These classes are ideal if you have wrist, elbow or shoulder injuries but still want the benefits of an energising Vinyasa flow class. Some will have weight in the forearms while others have no weight in the arms at all.
1. Hands-free yoga flow – Esther Ekhart – 40 mins
A strong yoga flow with no Downward Dogs, Planks or Chaturangas. Instead, you’ll practise lots of balancing, leg strengthening and Pranayama and you’ll feel like you had a proper yoga workout.
2. Lateral bend practice – Sandra Carson – 25 mins
This practice of lateral (side) and forward-bending poses will help you open the spine, side body and inner thighs in a progressive sequence of standing poses which build up in intensity.
3. A wrist-friendly flow – Anat Geiger – 35 mins
Anat takes you through a flow of standing poses and core work without over-taxing your wrists. Creative, strengthening and with zero Chaturangas!
4. Wake up the body and move energy – Jeff Phenix – 20 mins
A vibrant, invigorating little class to get everything moving – especially the legs. Short, sweet but very effective.

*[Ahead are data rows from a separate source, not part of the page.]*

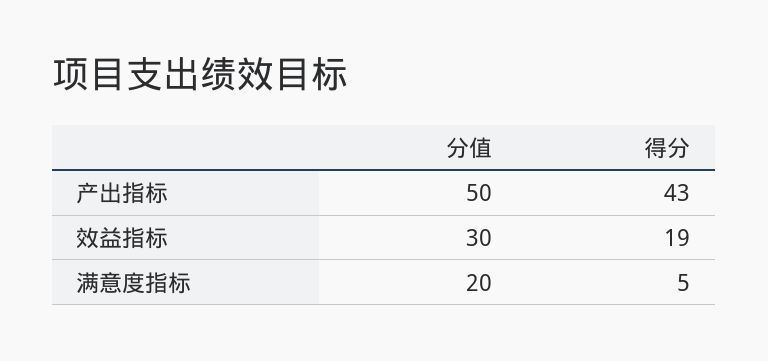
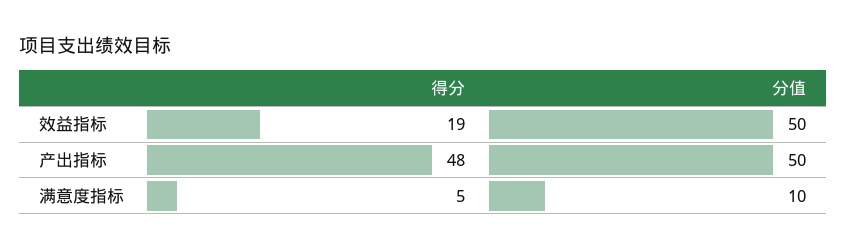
  {
    "分值": {
      "产出指标": 50,
-     "效益指标": 30,
+     "效益指标": 50,
-     "满意度指标": 20
+     "满意度指标": 10
    },
    "得分": {
-     "产出指标": 43,
+     "产出指标": 48,
      "效益指标": 19,
      "满意度指标": 5
    }
  }

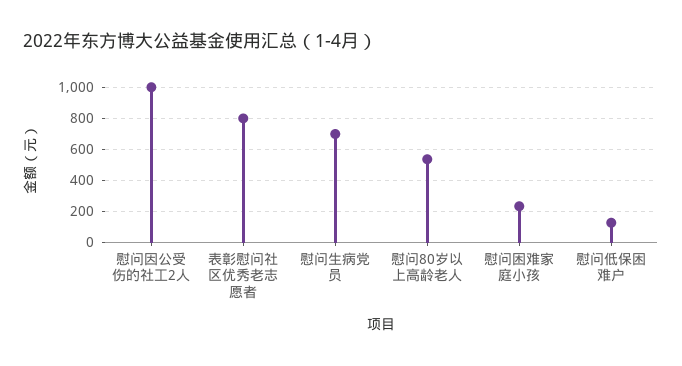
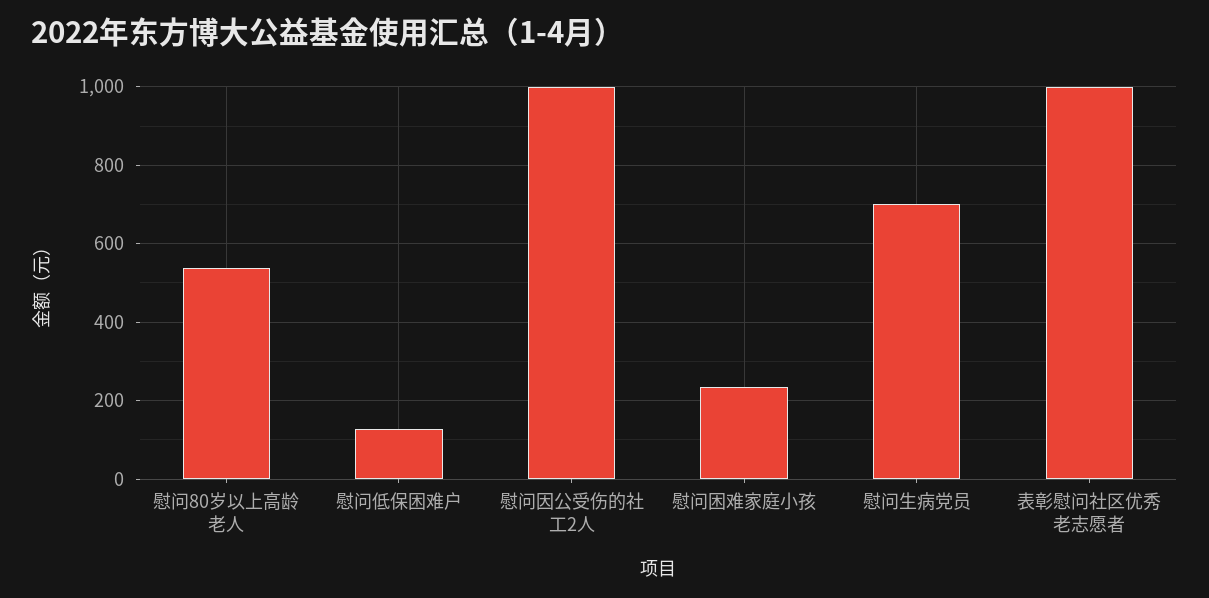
  {
    "慰问因公受伤的社工2人": 1000,
-   "表彰慰问社区优秀老志愿者": 800,
+   "表彰慰问社区优秀老志愿者": 1000,
    "慰问生病党员": 700,
    "慰问80岁以上高龄老人": 540,
    "慰问困难家庭小孩": 240,
    "慰问低保困难户": 120
  }

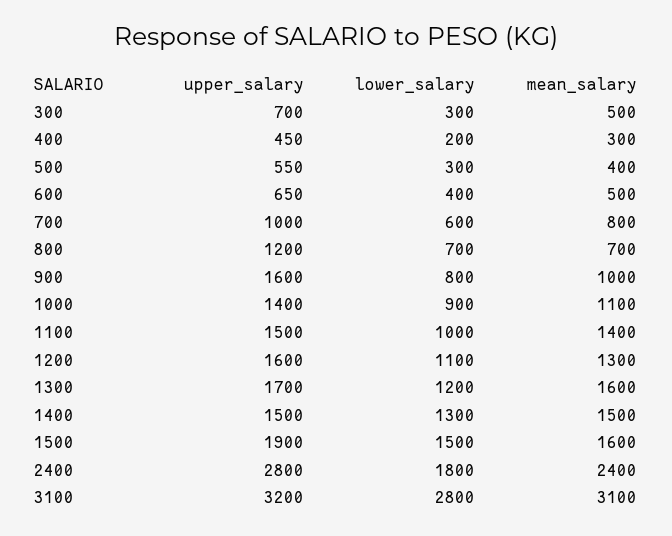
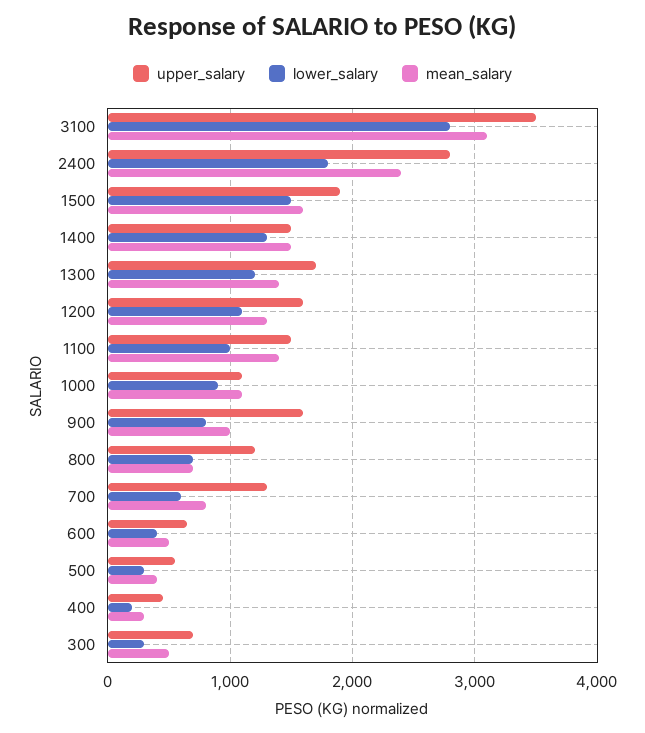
  {
    "upper_salary": {
      "300": 700,
      "400": 450,
      "500": 550,
      "600": 650,
-     "700": 1000,
+     "700": 1300,
      "800": 1200,
      "900": 1600,
-     "1000": 1400,
+     "1000": 1100,
      "1100": 1500,
      "1200": 1600,
      "1300": 1700,
      "1400": 1500,
      "1500": 1900,
      "2400": 2800,
-     "3100": 3200
+     "3100": 3500
    },
    "lower_salary": {
      "300": 300,
      "400": 200,
      "500": 300,
      "600": 400,
      "700": 600,
      "800": 700,
      "900": 800,
      "1000": 900,
      "1100": 1000,
      "1200": 1100,
      "1300": 1200,
      "1400": 1300,
      "1500": 1500,
      "2400": 1800,
      "3100": 2800
    },
    "mean_salary": {
      "300": 500,
      "400": 300,
      "500": 400,
      "600": 500,
      "700": 800,
      "800": 700,
      "900": 1000,
      "1000": 1100,
      "1100": 1400,
      "1200": 1300,
-     "1300": 1600,
+     "1300": 1400,
      "1400": 1500,
      "1500": 1600,
      "2400": 2400,
      "3100": 3100
    }
  }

5. Sweet wrist-free flow – Jennilee Toner – 42 mins
Join Jennilee in this lovely wrist-friendly practice. A “subtly energising and empowering class”, according to one EkhartYoga member.
6. Wrist-free flow – MacKenzie Miller – 35 mins
This well-balanced class from MacKenzie involves a LOT of challenging work. Your core, shoulders and legs will thank you for having done this class – but prepare to sweat!
7. Free wrists and shoulders – Francesca Giusti – 30 mins
Francesca gives some tips and ideas for when you want to practise a Vinyasa flow class and keep moving, without putting too much pressure on the wrists and shoulders.
8. Peace flow – Nichi Green – 50 mins
Nichi’s class for experienced yogis will take you to a deep place of stillness. Using Anjali Mudra (hands in prayer position) throughout in both standing and seated asana and keeping the shoulders soft.
9. Energise and refocus the mind – Esther Ekhart – 20 mins
A dynamic series of standing poses with no Chaturangas or Planks and just one Downward Facing Dog. This is a perfect class – great if you have wrist or shoulder injuries.
10. Light of the heart – Sandra Carson – 1 hour
An oldie but a goodie! A strong, flowing class holding your hands in Anjali mudra (reverse prayer) to keep the heart space open while moving through the Vinyasa Krama.